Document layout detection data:
* * * * *
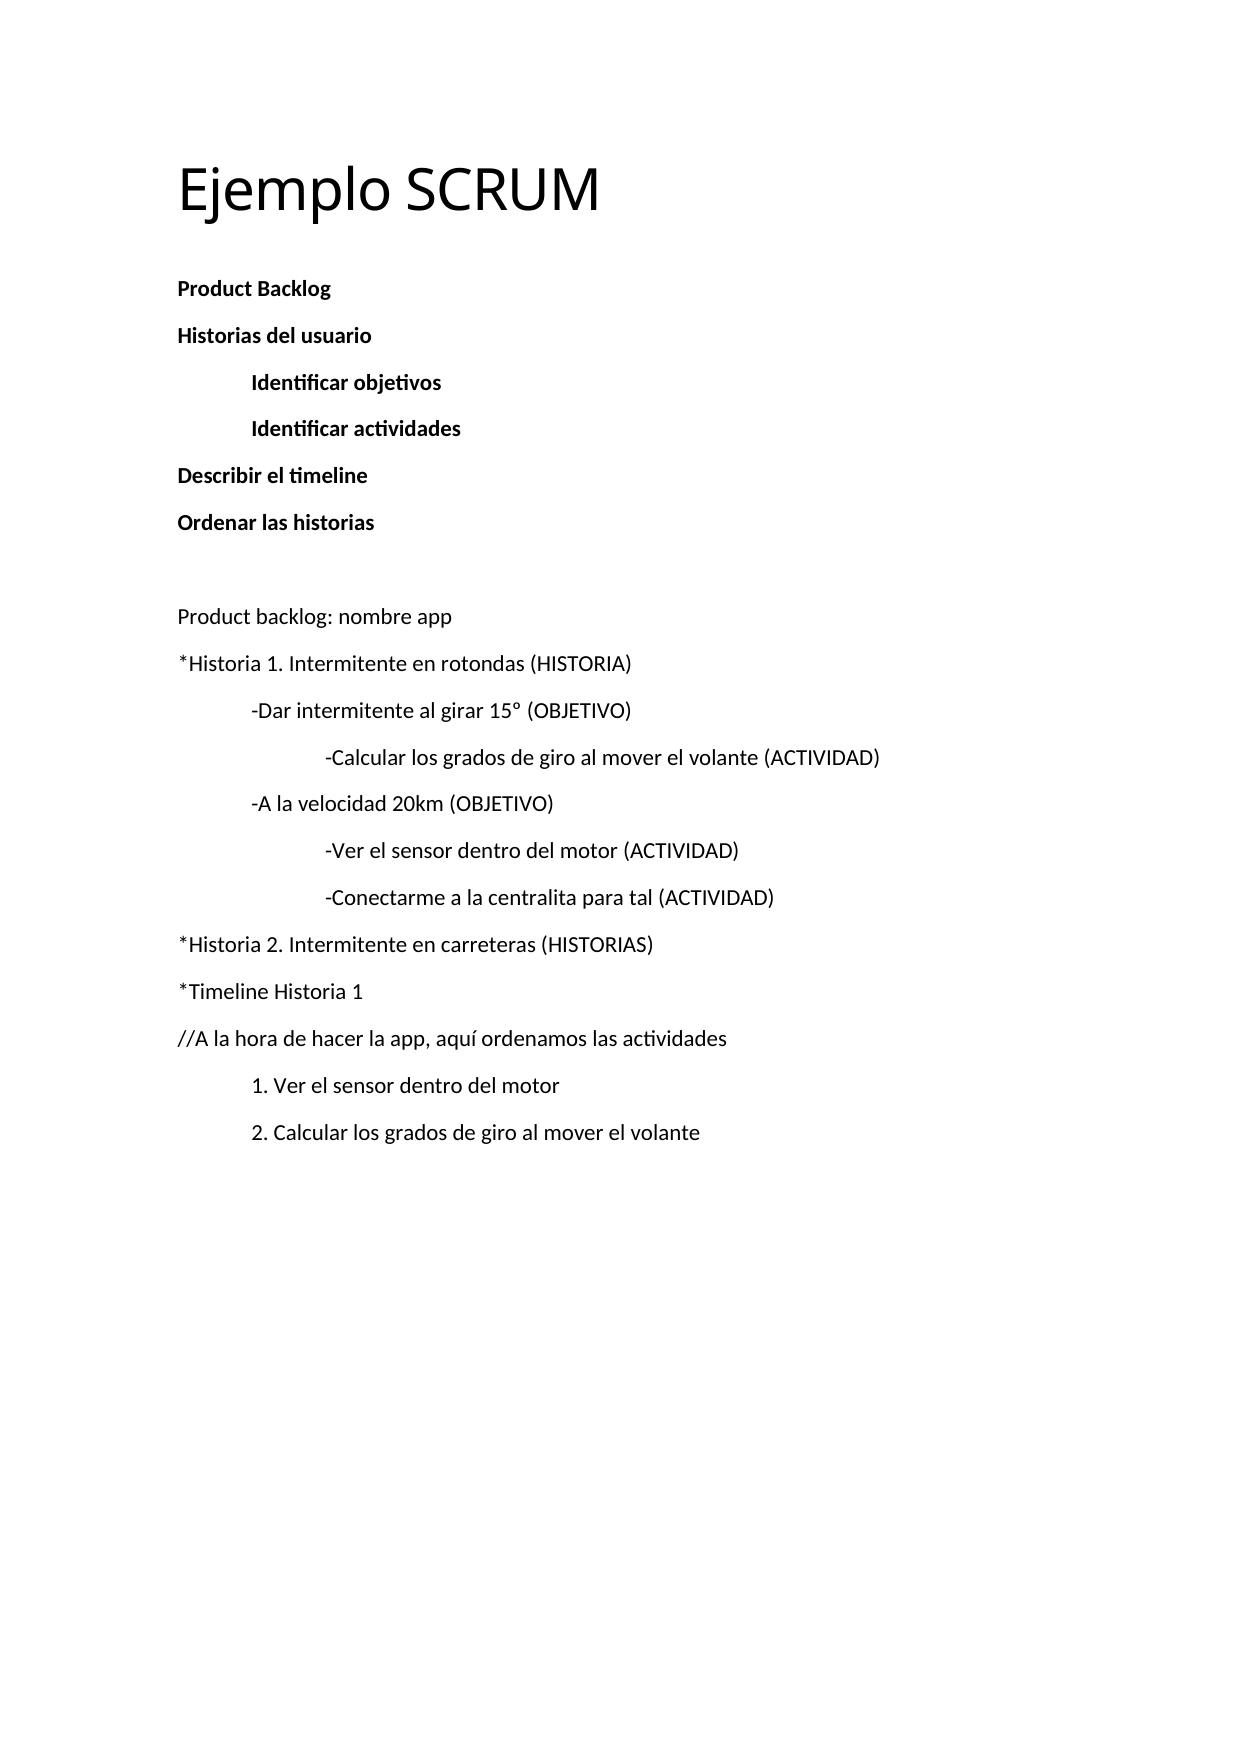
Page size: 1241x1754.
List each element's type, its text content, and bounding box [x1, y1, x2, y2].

text Identificar objetivos [177, 368, 1063, 396]
text Historias del usuario [177, 321, 1063, 349]
text -A la velocidad 20km (OBJETIVO) [177, 789, 1063, 818]
text //A la hora de hacer la app, aquí ordenamos las actividades [177, 1024, 1063, 1052]
text -Ver el sensor dentro del motor (ACTIVIDAD) [177, 836, 1063, 864]
text 1. Ver el sensor dentro del motor [177, 1071, 1063, 1099]
text -Conectarme a la centralita para tal (ACTIVIDAD) [177, 883, 1063, 911]
text Product Backlog [177, 274, 1063, 302]
text *Timeline Historia 1 [177, 977, 1063, 1005]
text *Historia 2. Intermitente en carreteras (HISTORIAS) [177, 930, 1063, 958]
text Ordenar las historias [177, 508, 1063, 536]
text Identificar actividades [177, 414, 1063, 443]
text -Calcular los grados de giro al mover el volante (ACTIVIDAD) [177, 743, 1063, 771]
text *Historia 1. Intermitente en rotondas (HISTORIA) [177, 649, 1063, 677]
text Product backlog: nombre app [177, 602, 1063, 630]
text Describir el timeline [177, 461, 1063, 489]
text 2. Calcular los grados de giro al mover el volante [177, 1118, 1063, 1146]
title Ejemplo SCRUM [177, 148, 1063, 227]
text -Dar intermitente al girar 15º (OBJETIVO) [177, 696, 1063, 724]
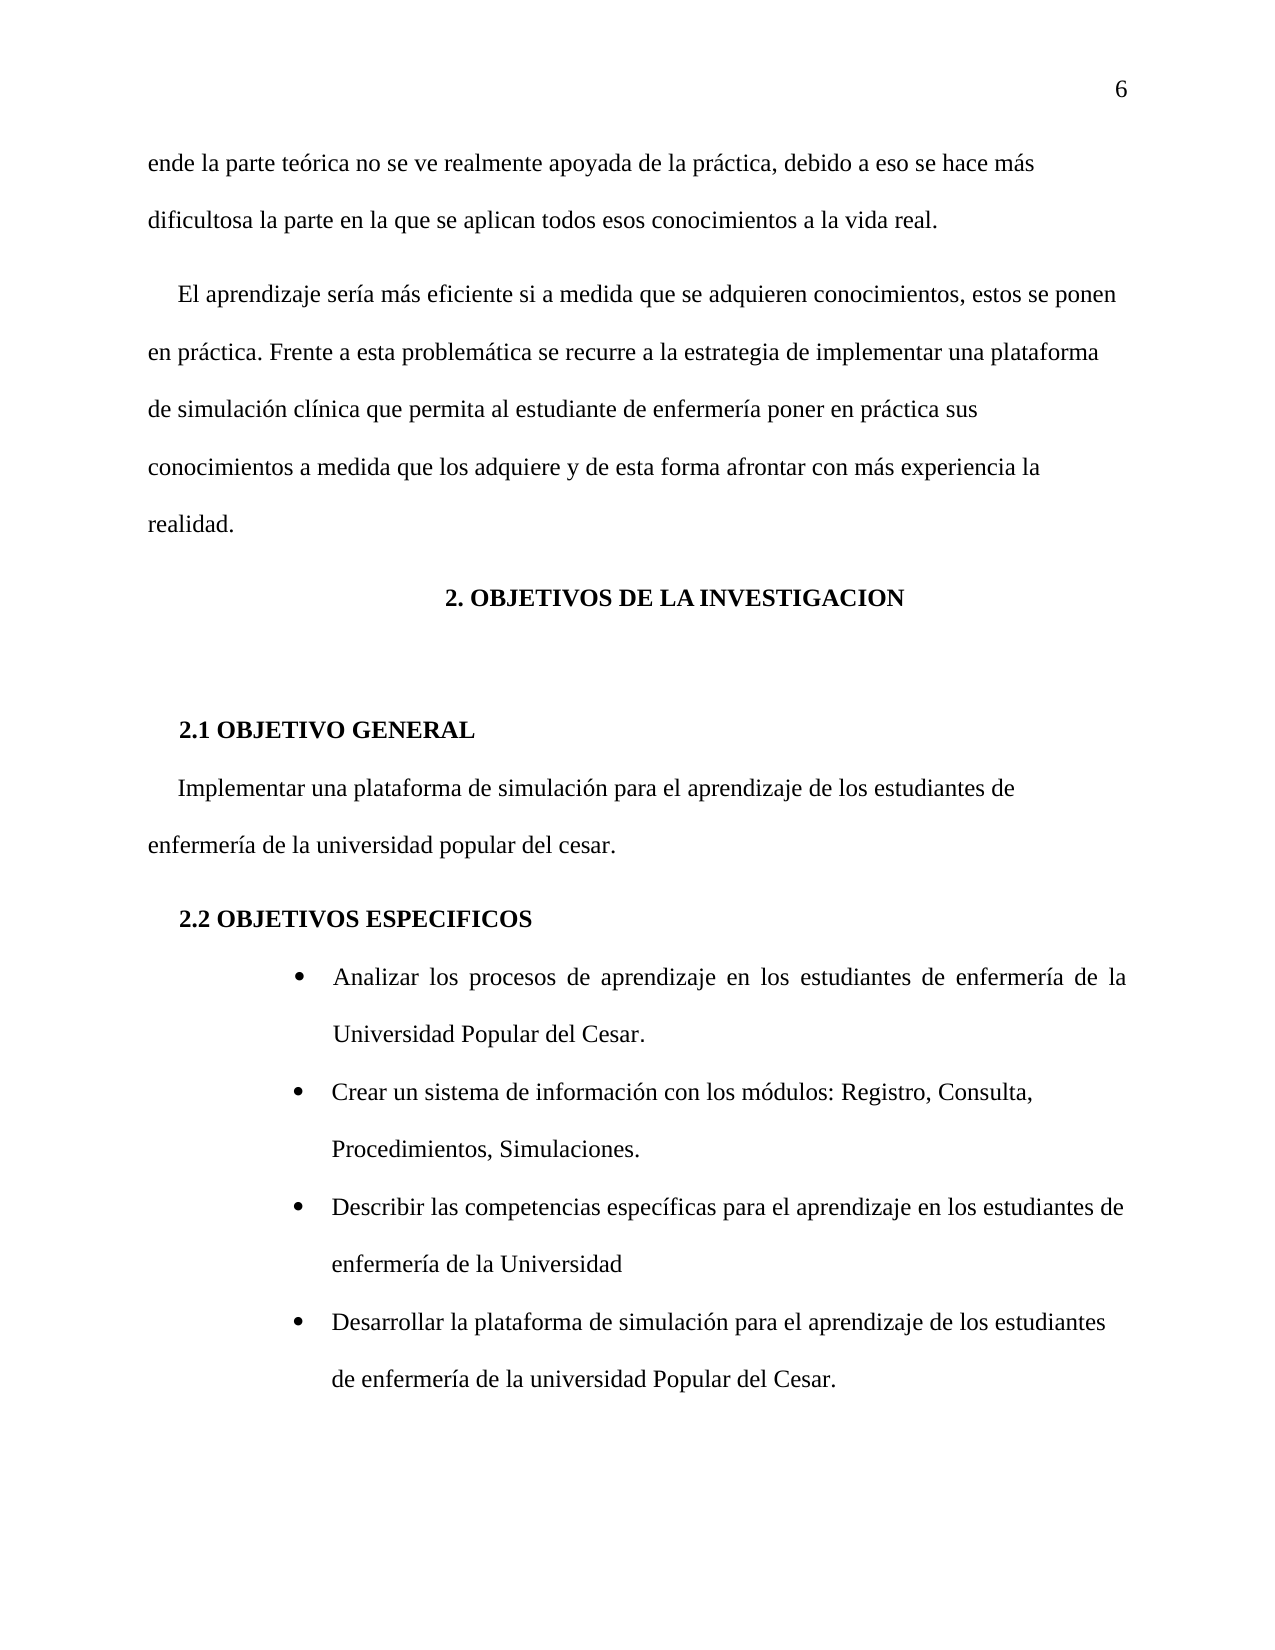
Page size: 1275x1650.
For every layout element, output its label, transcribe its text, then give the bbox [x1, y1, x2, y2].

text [148, 148, 1127, 234]
subtitle 2.1 OBJETIVO GENERAL [148, 715, 1127, 744]
subtitle 2. OBJETIVOS DE LA INVESTIGACION [223, 583, 1127, 612]
list Crear un sistema de información con los módulos: Registro, Consulta, Procedimientos, Simulaciones. [294, 1077, 1127, 1163]
list Desarrollar la plataforma de simulación para el aprendizaje de los estudiantes de enfermería de la universidad Popular del Cesar. [294, 1307, 1127, 1393]
list Describir las competencias específicas para el aprendizaje en los estudiantes de enfermería de la Universidad [294, 1192, 1127, 1278]
subtitle 2.2 OBJETIVOS ESPECIFICOS [148, 904, 1127, 933]
text Implementar una plataforma de simulación para el aprendizaje de los estudiantes de enfermería de la universidad popular del cesar. [148, 773, 1127, 859]
list Analizar los procesos de aprendizaje en los estudiantes de enfermería de la Universidad Popular del Cesar. [295, 962, 1127, 1048]
text El aprendizaje sería más eficiente si a medida que se adquieren conocimientos, estos se ponen en práctica. Frente a esta problemática se recurre a la estrategia de implementar una plataforma de simulación clínica que permita al estudiante de enfermería poner en práctica sus conocimientos a medida que los adquiere y de esta forma afrontar con más experiencia la realidad. [148, 279, 1127, 538]
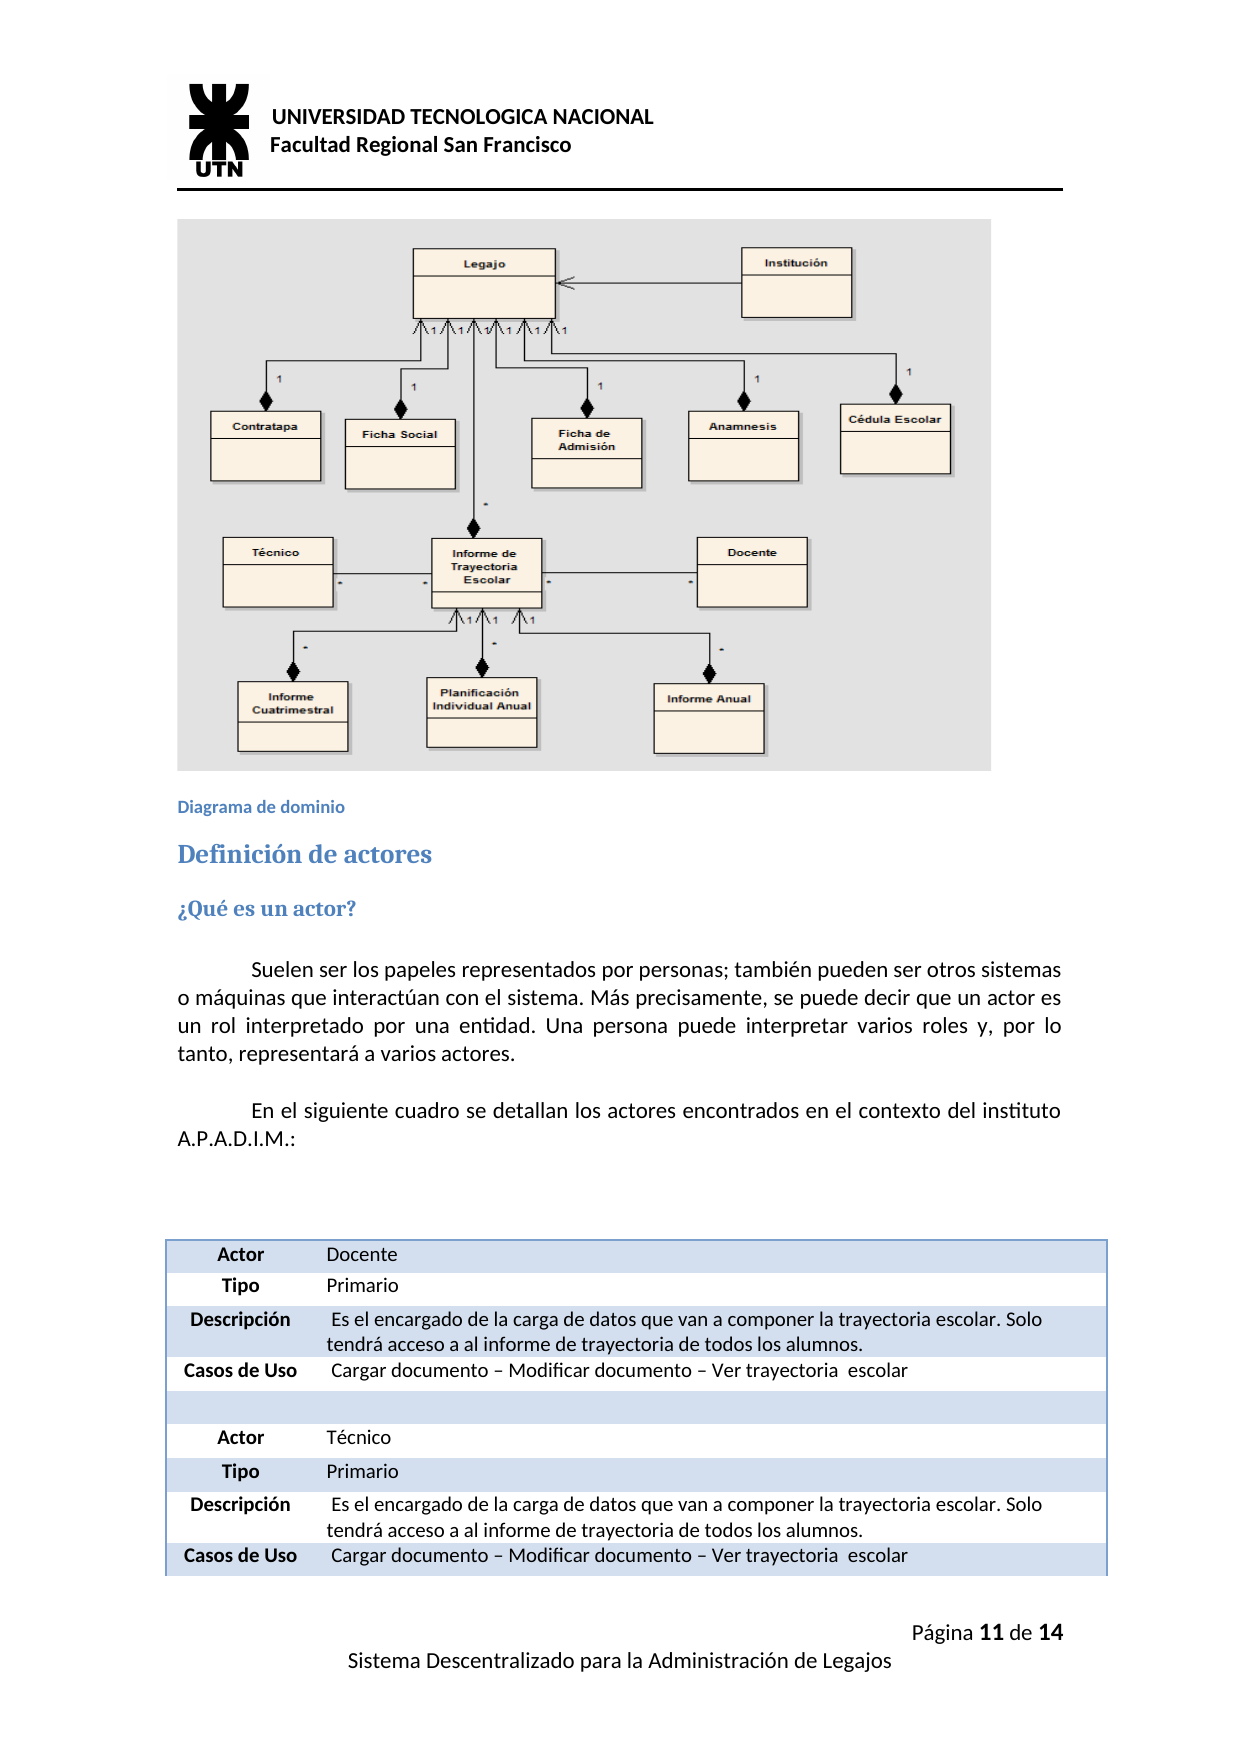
* * * * *
• [Directions]:
Apart from the pictures, the entries above are to be repeated in full and exactly.

• [Reply]:
Page size: 1241x1754.
List each element's type, its text content, and bounding box [x1, y1, x2, y2].

text Identificar objetivos [177, 368, 1063, 396]
text Historias del usuario [177, 321, 1063, 349]
text -A la velocidad 20km (OBJETIVO) [177, 789, 1063, 818]
text //A la hora de hacer la app, aquí ordenamos las actividades [177, 1024, 1063, 1052]
text -Ver el sensor dentro del motor (ACTIVIDAD) [177, 836, 1063, 864]
text 1. Ver el sensor dentro del motor [177, 1071, 1063, 1099]
text -Conectarme a la centralita para tal (ACTIVIDAD) [177, 883, 1063, 911]
text Product Backlog [177, 274, 1063, 302]
text *Timeline Historia 1 [177, 977, 1063, 1005]
text *Historia 2. Intermitente en carreteras (HISTORIAS) [177, 930, 1063, 958]
text Ordenar las historias [177, 508, 1063, 536]
text Identificar actividades [177, 414, 1063, 443]
text -Calcular los grados de giro al mover el volante (ACTIVIDAD) [177, 743, 1063, 771]
text *Historia 1. Intermitente en rotondas (HISTORIA) [177, 649, 1063, 677]
text Product backlog: nombre app [177, 602, 1063, 630]
text Describir el timeline [177, 461, 1063, 489]
text 2. Calcular los grados de giro al mover el volante [177, 1118, 1063, 1146]
title Ejemplo SCRUM [177, 148, 1063, 227]
text -Dar intermitente al girar 15º (OBJETIVO) [177, 696, 1063, 724]
Page size: 1275x1650.
For every layout element, output its label, transcribe its text, then give the bbox [x1, y1, x2, y2].

text [148, 148, 1127, 234]
subtitle 2.1 OBJETIVO GENERAL [148, 715, 1127, 744]
subtitle 2. OBJETIVOS DE LA INVESTIGACION [223, 583, 1127, 612]
list Crear un sistema de información con los módulos: Registro, Consulta, Procedimientos, Simulaciones. [294, 1077, 1127, 1163]
list Desarrollar la plataforma de simulación para el aprendizaje de los estudiantes de enfermería de la universidad Popular del Cesar. [294, 1307, 1127, 1393]
list Describir las competencias específicas para el aprendizaje en los estudiantes de enfermería de la Universidad [294, 1192, 1127, 1278]
subtitle 2.2 OBJETIVOS ESPECIFICOS [148, 904, 1127, 933]
text Implementar una plataforma de simulación para el aprendizaje de los estudiantes de enfermería de la universidad popular del cesar. [148, 773, 1127, 859]
list Analizar los procesos de aprendizaje en los estudiantes de enfermería de la Universidad Popular del Cesar. [295, 962, 1127, 1048]
text El aprendizaje sería más eficiente si a medida que se adquieren conocimientos, estos se ponen en práctica. Frente a esta problemática se recurre a la estrategia de implementar una plataforma de simulación clínica que permita al estudiante de enfermería poner en práctica sus conocimientos a medida que los adquiere y de esta forma afrontar con más experiencia la realidad. [148, 279, 1127, 538]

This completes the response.